Principal Software Development Engineer – AI Frameworks & GPU Performance

Advanced Micro Devices, Inc•Santa Clara, CA

2d•Hybrid

About The Position

At AMD, our mission is to build great products that accelerate next-generation computing experiences—from AI and data centers, to PCs, gaming and embedded systems. Grounded in a culture of innovation and collaboration, we believe real progress comes from bold ideas, human ingenuity and a shared passion to create something extraordinary. When you join AMD, you’ll discover the real differentiator is our culture. We push the limits of innovation to solve the world’s most important challenges—striving for execution excellence, while being direct, humble, collaborative, and inclusive of diverse perspectives. Join us as we shape the future of AI and beyond. Together, we advance your career. Are you ready to shape the future of AI software on the world's fastest supercomputers and most advanced data centers?

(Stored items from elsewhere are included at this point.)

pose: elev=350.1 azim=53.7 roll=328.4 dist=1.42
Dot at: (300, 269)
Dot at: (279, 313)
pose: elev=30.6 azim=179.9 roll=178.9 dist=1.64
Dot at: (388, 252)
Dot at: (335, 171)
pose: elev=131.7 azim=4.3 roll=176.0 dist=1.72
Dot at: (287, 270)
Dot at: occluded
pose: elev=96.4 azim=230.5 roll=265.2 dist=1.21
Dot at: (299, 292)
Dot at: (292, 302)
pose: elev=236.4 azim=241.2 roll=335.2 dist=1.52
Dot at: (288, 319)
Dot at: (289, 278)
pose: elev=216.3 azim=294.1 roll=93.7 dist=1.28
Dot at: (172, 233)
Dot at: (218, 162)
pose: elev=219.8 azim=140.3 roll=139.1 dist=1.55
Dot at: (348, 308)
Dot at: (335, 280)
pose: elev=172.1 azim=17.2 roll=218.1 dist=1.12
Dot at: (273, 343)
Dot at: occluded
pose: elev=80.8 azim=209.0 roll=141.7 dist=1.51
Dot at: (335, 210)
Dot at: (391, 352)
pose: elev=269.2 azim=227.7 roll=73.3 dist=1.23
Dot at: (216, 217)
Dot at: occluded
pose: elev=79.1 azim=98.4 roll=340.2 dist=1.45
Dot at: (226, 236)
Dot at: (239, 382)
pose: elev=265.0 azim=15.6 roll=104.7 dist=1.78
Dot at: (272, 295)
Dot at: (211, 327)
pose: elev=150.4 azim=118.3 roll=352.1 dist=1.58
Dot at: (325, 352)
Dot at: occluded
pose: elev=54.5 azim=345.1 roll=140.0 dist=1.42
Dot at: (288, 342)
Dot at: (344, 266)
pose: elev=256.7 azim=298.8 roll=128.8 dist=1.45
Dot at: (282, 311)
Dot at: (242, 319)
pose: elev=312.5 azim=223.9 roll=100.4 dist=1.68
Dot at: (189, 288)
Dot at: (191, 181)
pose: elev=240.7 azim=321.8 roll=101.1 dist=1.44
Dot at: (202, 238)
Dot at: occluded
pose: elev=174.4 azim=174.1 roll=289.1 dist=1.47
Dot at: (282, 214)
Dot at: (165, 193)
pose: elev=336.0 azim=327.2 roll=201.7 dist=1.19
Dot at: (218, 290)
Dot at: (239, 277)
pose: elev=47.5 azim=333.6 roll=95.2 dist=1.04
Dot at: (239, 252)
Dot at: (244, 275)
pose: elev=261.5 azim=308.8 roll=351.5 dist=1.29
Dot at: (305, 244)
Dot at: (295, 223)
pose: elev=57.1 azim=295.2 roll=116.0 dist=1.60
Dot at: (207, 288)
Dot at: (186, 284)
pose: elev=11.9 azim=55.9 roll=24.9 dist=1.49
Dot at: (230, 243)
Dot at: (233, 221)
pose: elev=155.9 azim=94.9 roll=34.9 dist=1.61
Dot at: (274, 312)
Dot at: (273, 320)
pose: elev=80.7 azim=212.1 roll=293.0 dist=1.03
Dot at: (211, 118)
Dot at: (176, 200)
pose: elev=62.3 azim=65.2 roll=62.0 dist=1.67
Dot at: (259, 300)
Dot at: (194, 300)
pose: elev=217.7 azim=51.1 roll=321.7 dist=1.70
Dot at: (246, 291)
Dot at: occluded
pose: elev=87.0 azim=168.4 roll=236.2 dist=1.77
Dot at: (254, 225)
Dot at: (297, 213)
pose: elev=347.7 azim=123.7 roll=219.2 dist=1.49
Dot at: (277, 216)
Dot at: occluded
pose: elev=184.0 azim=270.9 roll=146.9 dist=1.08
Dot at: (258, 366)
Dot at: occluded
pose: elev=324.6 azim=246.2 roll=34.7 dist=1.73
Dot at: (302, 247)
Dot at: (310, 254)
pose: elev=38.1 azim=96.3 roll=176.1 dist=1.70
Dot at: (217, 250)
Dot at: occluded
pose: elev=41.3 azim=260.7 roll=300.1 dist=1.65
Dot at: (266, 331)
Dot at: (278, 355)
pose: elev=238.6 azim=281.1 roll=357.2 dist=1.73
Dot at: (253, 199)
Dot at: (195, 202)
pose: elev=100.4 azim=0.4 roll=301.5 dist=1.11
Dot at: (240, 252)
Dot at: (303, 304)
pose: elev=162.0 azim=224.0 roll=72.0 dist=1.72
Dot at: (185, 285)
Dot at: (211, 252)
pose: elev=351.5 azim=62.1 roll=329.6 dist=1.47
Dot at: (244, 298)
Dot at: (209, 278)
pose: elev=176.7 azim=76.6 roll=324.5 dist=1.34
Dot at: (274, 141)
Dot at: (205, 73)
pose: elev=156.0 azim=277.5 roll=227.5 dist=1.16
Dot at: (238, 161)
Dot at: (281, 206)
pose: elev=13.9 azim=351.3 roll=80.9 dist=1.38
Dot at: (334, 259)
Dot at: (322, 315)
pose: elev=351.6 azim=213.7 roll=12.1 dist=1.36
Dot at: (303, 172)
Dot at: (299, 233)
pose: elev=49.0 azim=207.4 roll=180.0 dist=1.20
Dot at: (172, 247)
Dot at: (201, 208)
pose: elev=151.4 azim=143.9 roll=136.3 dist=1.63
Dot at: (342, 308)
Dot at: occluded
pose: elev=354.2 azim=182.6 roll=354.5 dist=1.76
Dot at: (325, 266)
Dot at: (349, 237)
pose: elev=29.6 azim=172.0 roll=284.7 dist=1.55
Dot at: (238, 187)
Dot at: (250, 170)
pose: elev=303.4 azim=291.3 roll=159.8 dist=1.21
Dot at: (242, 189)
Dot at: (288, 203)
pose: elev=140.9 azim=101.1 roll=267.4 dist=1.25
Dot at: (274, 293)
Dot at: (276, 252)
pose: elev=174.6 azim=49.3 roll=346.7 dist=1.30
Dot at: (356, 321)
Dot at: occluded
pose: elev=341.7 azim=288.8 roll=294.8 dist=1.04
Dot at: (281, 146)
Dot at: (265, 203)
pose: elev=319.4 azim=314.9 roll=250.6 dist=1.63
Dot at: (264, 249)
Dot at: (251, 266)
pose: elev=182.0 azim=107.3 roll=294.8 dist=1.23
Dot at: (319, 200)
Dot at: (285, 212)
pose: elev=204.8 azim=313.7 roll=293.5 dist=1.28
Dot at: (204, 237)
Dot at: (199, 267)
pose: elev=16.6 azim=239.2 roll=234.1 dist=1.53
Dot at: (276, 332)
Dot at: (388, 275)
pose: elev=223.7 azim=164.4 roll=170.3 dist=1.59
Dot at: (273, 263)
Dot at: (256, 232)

At AMD, we are seeking passionate and talented Software Engineers to join our team. In this role, you will be at the forefront of developing cutting-edge technology that enhances performance and efficiency for the next generation of GPU accelerators. This is your chance to contribute to open-source AI software from AMD and the broader community, driving innovation and optimizing AI performance across data center GPUs. As part of our team, you will have a unique opportunity to work with industry-leading clients, leveraging the latest hardware capabilities for AI workloads. You will be among the first to integrate new hardware with the latest applications, libraries, frameworks, and SDKs, solving complex challenges and pushing the boundaries of AI technology. Join us in our mission to enable and optimize the software ecosystem for leading data centers and supercomputers, and be a key player in advancing the AI landscape. You are a skilled engineer with a deep passion for pushing the boundaries of AI technology. You excel in open-source environments and relish the opportunity to tackle complex technical challenges. Your commitment to writing efficient, maintainable, and scalable software is matched by your collaborative spirit and curiosity. You are eager to contribute to open-source repositories that drive the next generation of AI workloads, and you take pride in being part of a team that is at the forefront of AI innovation.

Requirements

Strong proficiency in C++ and GPU programming languages such as CUDA, HIP, or OpenCL.
Experience with AI training and inference frameworks and tools.
Proven track record of developing high-performance, scalable software solutions.

Nice To Haves

Familiarity with the ROCm platform and data science library stack is a plus.
Excellent problem-solving skills and the ability to work effectively in a team environment.

Responsibilities

Design, develop, and optimize libraries for AMD data center GPUs, focusing on the ROCm data science library stack.
Collaborate with cross-functional teams to integrate and validate new features and enhancements.
Conduct performance analysis and optimization to ensure high efficiency and scalability of developed solutions.
Stay updated with the latest advancements in AI, machine learning, and GPU programming to drive innovation within the team.
Mentor junior engineers and contribute to the continuous improvement of development processes and best practices.